この前、久々に知らない街を一人散歩することがあった。

最近は、散歩といっても息子と一緒なので、公園に行って、帰りにスーパーマーケットに寄るというお決まりのコース。

当てもなくふらふらというのは本当に久しぶりだった。

そして、何を隠そう、わたしは、当てもなくふらふらというのがたまらなく大好きなのだ。

効率は一切無視して、極力スマホも頼らず、気の向くままに、直感のみでお店に入ったりしてみる。

今回のふらふらの舞台は用賀である。
よく名前は聞くが、実際に駅周辺は歩いたことがなかった。

用事を済ませ、意気揚々とふらふら開始。
昔ながらのコインランドリーや、やけにおしゃれな靴修理屋さん。
楽しい、すでに楽しい。



すると、何やら行列を発見。
行ってみると老舗のラーメン屋さん。



以前ここでも書いたが、わたしゃ冨永愛さんに憧れて、ラーメンは年2回オンナである。

このときは、まだ2022年。
すでに年2回どころか、3回は食べている。
諦めろと自分に言い聞かせながら、スマホでお店を検索している。

すると、週末の数時間しか空いていないラーメン屋さんらしい。

そのタイミングで店の前にいるなんて、これはもう運命としか思えない。
これはきっと神様からのプレゼントだ、とわけのわからない理由をつけ、その行列の一員となった。

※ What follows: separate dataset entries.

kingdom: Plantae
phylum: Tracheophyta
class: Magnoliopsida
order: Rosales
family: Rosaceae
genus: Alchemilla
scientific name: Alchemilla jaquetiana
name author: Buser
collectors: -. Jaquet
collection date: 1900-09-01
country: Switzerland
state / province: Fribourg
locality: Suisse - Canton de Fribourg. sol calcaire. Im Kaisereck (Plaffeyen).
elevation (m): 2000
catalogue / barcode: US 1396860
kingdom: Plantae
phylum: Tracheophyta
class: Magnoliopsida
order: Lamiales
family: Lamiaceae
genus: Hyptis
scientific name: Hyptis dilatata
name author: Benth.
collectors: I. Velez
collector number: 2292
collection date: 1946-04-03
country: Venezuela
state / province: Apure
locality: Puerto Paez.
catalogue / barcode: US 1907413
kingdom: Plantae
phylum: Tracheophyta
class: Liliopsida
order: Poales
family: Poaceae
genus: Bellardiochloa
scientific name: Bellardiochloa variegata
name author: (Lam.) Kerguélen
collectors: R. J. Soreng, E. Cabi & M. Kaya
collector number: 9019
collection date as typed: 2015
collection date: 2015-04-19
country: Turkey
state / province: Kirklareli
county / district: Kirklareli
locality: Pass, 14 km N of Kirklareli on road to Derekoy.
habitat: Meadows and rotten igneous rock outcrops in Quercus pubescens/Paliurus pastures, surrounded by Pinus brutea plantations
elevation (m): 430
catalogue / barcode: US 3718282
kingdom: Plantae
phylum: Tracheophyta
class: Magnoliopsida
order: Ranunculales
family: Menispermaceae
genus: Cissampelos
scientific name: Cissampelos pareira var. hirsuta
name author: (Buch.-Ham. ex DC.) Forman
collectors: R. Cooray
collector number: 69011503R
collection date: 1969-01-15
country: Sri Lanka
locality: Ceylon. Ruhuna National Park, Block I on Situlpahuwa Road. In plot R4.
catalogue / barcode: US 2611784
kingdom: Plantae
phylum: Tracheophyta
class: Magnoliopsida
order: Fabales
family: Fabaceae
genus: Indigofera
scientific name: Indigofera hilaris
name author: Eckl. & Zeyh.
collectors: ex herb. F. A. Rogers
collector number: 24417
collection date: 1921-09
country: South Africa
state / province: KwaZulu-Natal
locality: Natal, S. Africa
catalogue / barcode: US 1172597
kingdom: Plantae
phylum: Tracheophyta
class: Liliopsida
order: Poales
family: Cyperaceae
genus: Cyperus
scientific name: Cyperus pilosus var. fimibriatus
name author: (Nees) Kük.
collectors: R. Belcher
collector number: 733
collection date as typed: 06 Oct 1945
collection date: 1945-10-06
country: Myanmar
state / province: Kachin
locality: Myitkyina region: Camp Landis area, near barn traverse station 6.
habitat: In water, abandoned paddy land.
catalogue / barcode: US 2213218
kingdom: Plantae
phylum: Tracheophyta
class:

前を見ると、お父さんと8歳くらいの女の子が親子で並んでいた。
そして、その女の子は、なんとあやとりをしているではないか。
ほぼ全員が、スマホで時間を潰している最中、あやとりをして過ごすって、なんて微笑ましいのだ。
その子に感化され、スマホから手を離し、本を読み始めるわたし。
前に背負うスタイルでリュックを机代わりにして、読書をする自分が、なぜかとても大人に感じた。

30分後、ようやくカウンターに座り、塩ラーメンをすする。



最高である。

よく
「一人で散歩したり、ご飯食べるのって寂しくないですか?」
と言われることがある。
そんなときは、心の中に五郎さんを住まわせるのだ。
五郎さんとは、「孤独のグルメ」の井之頭五郎さん。ドラマでは、松重豊さんが演じられているあの五郎さんだ。

散歩中もお店で注文するときも、わたしはいつも、五郎さんならぬ絢子さんが脳内でナレーションをつけてくれる。

一人が苦手な方、一度、心の中に各々の五郎さんを住まわせてみてほしい。
きっと、一人ふらふらが、たまらなく楽しくなると思う。